Releasing (was: Re: [self-interest] [Ann] Native)

Russell Allen mail at russell-allen.com
Sun Jan 5 02:43:02 UTC 2014


On 4 Jan 2014, at 11:02 pm, Tobias Pape <Das.Linux at gmx.de> wrote:
>> * Or maybe we should go down the Ubuntu path and call it 2014.1 ... Sounds newer :)
> 
> Yes but it only makes sense if you can guarantee regular releases.
> 2014.1 and then 2016.1 would be somewhat strange. 
> Also, a change in Versioning model should be well motivated :)
> 
> I think semantic versioning is still the way to go: http://semver.org/
> 
> And hence, 4.5.0 (commonly 4.5) would be the right choiceâ„¢ ;)
> So we should release a 4.5.0-rc.1 within the next time and if nobody complains (who should?)
> we can go 4.5.0 :D
> 
> Right then, on to 4.6.0-alpha


Semantic Versioning though is very based on the notion of a public API and gives useful information about the changes and meaning of that API.

I'm not sure that Self has a public API, at least not a well defined one. So the versioning maybe collapses into a simple major.minor.patch scheme which isn't as nice/useful.

The VM has a well defined API. Different parts of Self could define their API. Just not sure about the whole package.

Also from a user perspective, 2014.1 gives me more immediate info than 4.5.0.  It tells me that the project is alive, that it is likely to have been built on modern systems and likely to run on my modern system. 

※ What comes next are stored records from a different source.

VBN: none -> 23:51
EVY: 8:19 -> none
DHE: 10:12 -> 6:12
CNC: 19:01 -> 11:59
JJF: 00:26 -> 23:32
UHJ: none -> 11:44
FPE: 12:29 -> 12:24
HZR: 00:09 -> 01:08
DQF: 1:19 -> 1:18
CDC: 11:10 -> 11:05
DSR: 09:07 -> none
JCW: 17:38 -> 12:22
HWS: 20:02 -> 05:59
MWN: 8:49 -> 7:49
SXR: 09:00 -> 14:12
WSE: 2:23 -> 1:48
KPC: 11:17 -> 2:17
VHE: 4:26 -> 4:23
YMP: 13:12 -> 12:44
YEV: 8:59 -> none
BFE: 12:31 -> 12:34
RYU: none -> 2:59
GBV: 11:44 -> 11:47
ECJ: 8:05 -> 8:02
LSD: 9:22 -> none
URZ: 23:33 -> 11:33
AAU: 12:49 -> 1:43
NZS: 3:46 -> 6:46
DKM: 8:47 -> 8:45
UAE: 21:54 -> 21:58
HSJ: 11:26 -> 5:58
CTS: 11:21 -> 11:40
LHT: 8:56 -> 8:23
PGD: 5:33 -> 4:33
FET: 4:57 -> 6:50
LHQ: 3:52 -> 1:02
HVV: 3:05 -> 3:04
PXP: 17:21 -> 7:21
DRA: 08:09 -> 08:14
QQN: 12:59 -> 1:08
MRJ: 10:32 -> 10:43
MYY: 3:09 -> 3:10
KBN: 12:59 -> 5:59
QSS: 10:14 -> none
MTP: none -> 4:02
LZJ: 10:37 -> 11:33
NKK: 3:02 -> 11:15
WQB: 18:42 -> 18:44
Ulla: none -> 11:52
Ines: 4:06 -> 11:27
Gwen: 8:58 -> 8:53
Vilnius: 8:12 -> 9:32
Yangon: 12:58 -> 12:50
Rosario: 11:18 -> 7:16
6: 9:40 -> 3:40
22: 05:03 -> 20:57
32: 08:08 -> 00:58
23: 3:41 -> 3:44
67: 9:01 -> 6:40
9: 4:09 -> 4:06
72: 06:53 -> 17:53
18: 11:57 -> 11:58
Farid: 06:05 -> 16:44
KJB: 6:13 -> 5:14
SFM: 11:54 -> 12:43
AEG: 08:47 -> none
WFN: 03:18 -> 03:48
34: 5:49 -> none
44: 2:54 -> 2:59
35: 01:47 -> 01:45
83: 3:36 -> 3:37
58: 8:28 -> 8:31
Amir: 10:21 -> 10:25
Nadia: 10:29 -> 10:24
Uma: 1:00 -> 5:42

OpenDylan who are also reinvigorating a minority language have gone with date versioning http://opendylan.org

You are right that it would need regular releases. But that is because the versioning system makes the lack of regular releases more apparent. We should be doing regular releases anyway (mea culpa)

But this is bikeshedding :)

I'll build a rc and let people have a look at it.